[SELECTED EXCERPT — start]
Nursing home facilities in Illinois are responsible for ensuring that employees have been trained on how to properly administer drugs to residents and to make sure that residents are getting the appropriate care and therapy they need each day to improve their quality of life. Nursing home employees are also responsible for assisting many residents with simple, everyday tasks that they may no longer be capable of doing on their own such as bathing, eating or walking.
When a patient does not get the assistance he or she needs to perform these tasks, the patient could be at risk of becoming seriously injured in an accident at the facility. The son of a woman who was a resident at a nursing home facility in Illinois recently filed a lawsuit against the facility citing nursing negligence after his mother fell numerous times at the facility. When his mother was finally hospitalized after one of the falls, it was discovered that she had suffered from several brain injuries caused by the falls.
The elderly patient was a resident at the nursing home located in East St. Louis between May 2008 and April 2010. While in the care of the facility’s staff, the lawsuit claims that the woman fell several times despite the fact that employees knew that the woman was at a higher risk of falling due to her condition. The lawsuit alleges that staff could have taken better measures to prevent the woman from falling and that the facility violated the Illinois Nursing Home Care Act by neglecting the patient’s needs.
In addition to failing to prevent the falls, the lawsuit alleges that staff did not immediately help the woman get the treatment she needed for her injuries after the incidents. As a result, the woman suffered several brain injuries while living at the facility. The brain injuries were not diagnosed until the woman was hospitalized in April 2010.
[SELECTED EXCERPT — finish]
TASKS FOR THIS EXERCISE:
(1) Answer these questions about the nursing home article:
(a) Which everyday tasks does it say residents may need help with?
(b) Between which months and years was the woman a resident at the nursing home?
(c) Which law does the lawsuit claim the facility violated?
(2) Please rewrite the passage of the nursing home article that begins with "The elderly patient" and ends with "the patient’s needs.", using "stronger steps" in place of "better measures".
[DATASET — start]
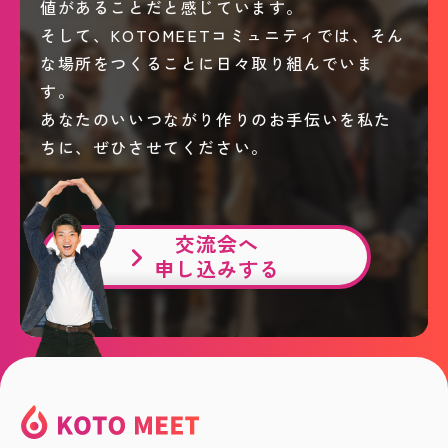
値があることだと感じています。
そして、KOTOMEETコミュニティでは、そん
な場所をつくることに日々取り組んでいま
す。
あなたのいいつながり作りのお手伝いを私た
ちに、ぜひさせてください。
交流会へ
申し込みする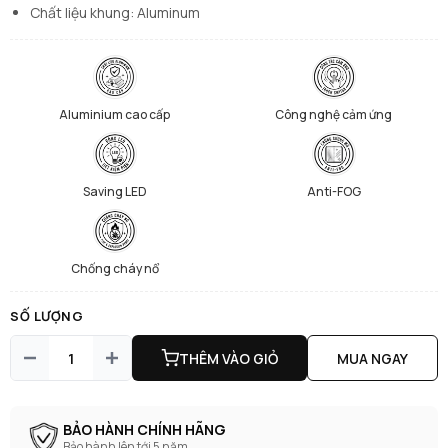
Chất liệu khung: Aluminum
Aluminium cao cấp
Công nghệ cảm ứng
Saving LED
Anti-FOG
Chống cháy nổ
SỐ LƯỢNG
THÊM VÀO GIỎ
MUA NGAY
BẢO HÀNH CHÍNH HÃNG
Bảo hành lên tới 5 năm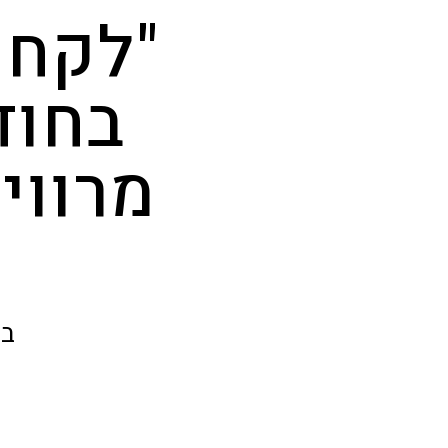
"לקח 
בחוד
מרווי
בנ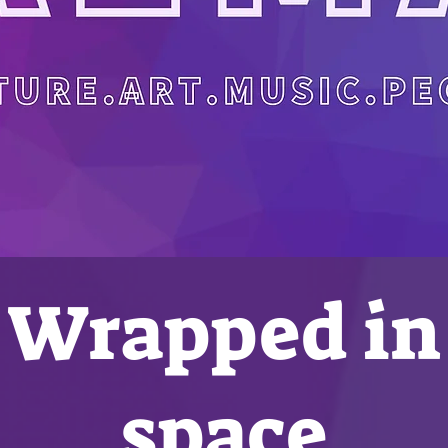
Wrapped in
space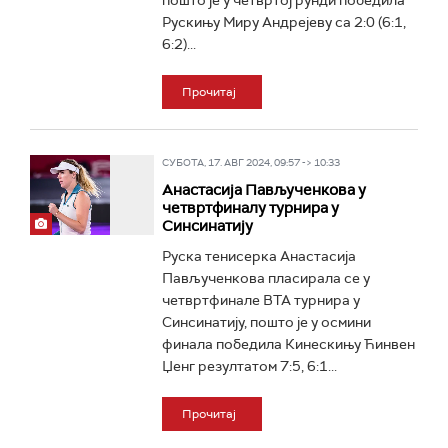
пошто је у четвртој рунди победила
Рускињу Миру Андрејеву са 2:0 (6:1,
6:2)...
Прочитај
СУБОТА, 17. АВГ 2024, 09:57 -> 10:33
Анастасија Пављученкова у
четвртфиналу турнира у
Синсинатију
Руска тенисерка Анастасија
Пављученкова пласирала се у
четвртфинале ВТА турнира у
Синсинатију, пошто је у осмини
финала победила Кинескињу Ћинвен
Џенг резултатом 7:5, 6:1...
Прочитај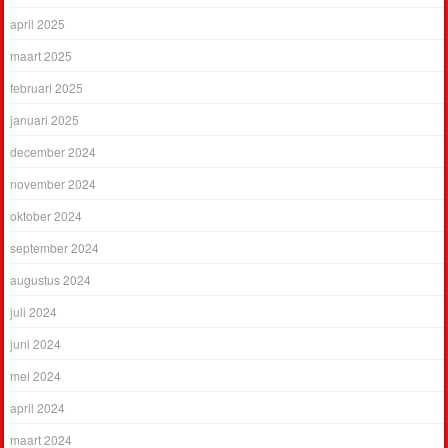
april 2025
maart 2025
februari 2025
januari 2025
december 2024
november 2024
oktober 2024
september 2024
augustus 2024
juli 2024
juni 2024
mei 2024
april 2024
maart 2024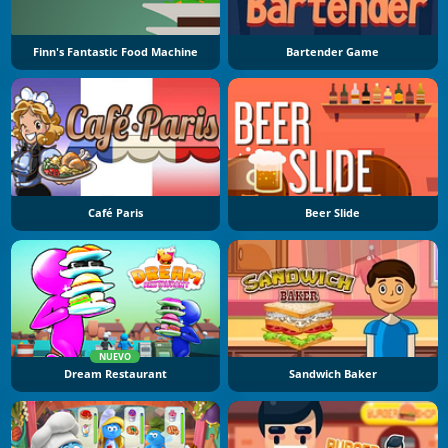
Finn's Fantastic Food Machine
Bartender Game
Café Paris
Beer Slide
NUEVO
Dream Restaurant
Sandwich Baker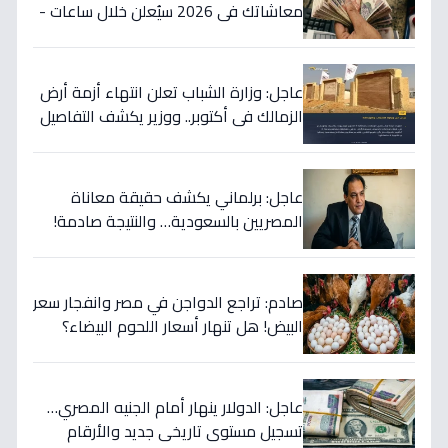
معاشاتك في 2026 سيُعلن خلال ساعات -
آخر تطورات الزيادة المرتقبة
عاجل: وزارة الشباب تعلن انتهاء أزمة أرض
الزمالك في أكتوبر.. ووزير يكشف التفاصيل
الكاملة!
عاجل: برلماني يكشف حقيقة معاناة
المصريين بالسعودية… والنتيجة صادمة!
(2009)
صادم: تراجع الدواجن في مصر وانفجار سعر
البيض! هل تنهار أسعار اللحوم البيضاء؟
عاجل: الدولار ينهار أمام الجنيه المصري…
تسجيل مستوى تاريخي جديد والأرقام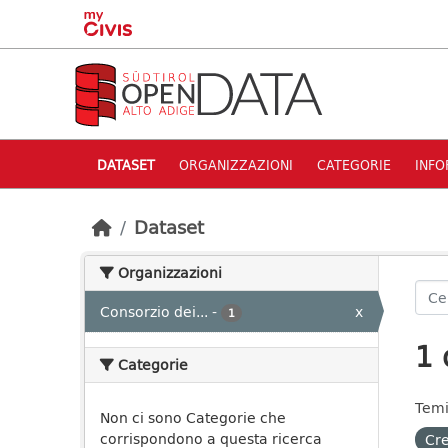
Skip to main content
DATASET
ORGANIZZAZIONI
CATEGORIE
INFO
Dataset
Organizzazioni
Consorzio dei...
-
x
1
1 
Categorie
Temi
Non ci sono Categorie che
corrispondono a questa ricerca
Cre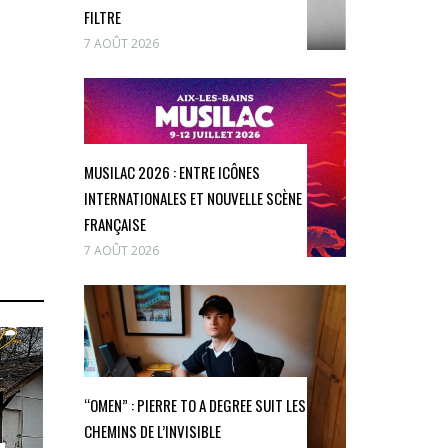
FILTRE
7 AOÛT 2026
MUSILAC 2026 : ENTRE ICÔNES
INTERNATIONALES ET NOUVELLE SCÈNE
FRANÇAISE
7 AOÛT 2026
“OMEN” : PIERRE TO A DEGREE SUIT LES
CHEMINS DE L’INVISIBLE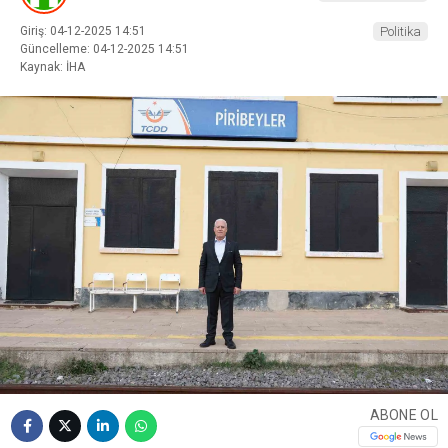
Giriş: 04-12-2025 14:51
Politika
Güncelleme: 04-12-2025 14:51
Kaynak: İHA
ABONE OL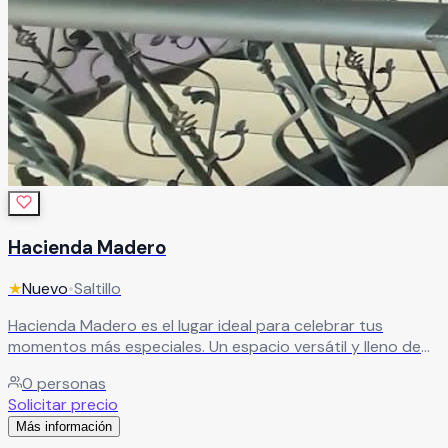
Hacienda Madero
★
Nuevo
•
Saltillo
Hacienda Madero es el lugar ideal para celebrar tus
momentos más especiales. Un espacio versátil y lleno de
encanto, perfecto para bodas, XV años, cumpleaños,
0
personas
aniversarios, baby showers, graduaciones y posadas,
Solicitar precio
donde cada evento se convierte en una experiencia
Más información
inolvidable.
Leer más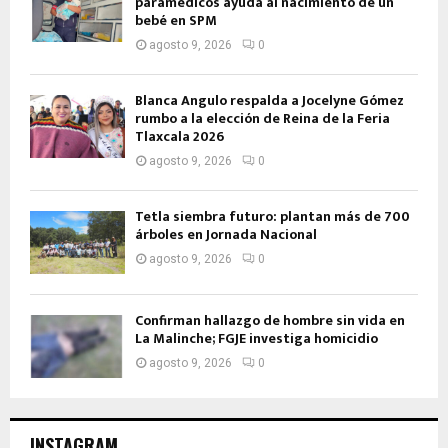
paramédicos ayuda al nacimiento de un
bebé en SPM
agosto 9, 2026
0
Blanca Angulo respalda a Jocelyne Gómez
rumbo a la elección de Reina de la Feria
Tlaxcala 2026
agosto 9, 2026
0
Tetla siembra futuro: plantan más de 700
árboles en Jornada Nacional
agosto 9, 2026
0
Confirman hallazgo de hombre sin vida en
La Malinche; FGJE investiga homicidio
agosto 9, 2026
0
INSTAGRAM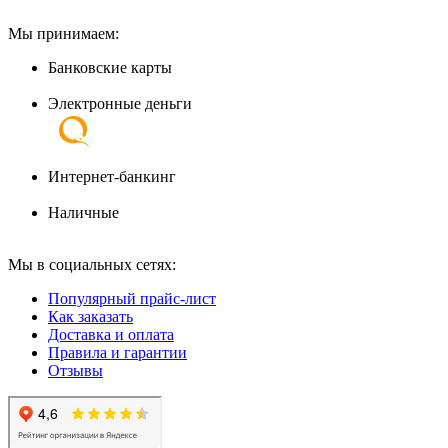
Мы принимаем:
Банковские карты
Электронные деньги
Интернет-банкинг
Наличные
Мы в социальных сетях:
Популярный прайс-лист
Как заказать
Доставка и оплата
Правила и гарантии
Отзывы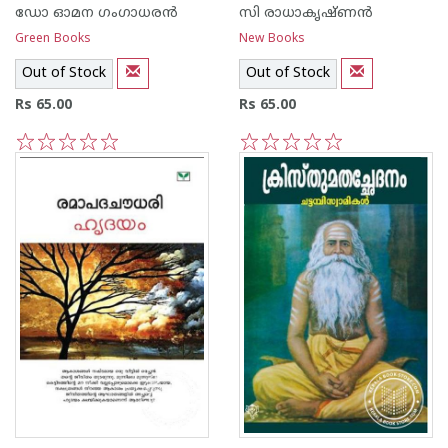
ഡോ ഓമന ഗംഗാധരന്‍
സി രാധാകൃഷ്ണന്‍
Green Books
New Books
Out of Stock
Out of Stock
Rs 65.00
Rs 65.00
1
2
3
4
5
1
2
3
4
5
[DATASET — finish]
ANSWERS FOR EACH ITEM:
(1)
(a) Bathing, eating or walking.
(b) Between May 2008 and April 2010.
(c) The Illinois Nursing Home Care Act.

(2)
The elderly patient was a resident at the nursing home located in East St. Louis between May 2008 and April 2010. While in the care of the facility’s staff, the lawsuit claims that the woman fell several times despite the fact that employees knew that the woman was at a higher risk of falling due to her condition. The lawsuit alleges that staff could have taken stronger steps to prevent the woman from falling and that the facility violated the Illinois Nursing Home Care Act by neglecting the patient’s needs.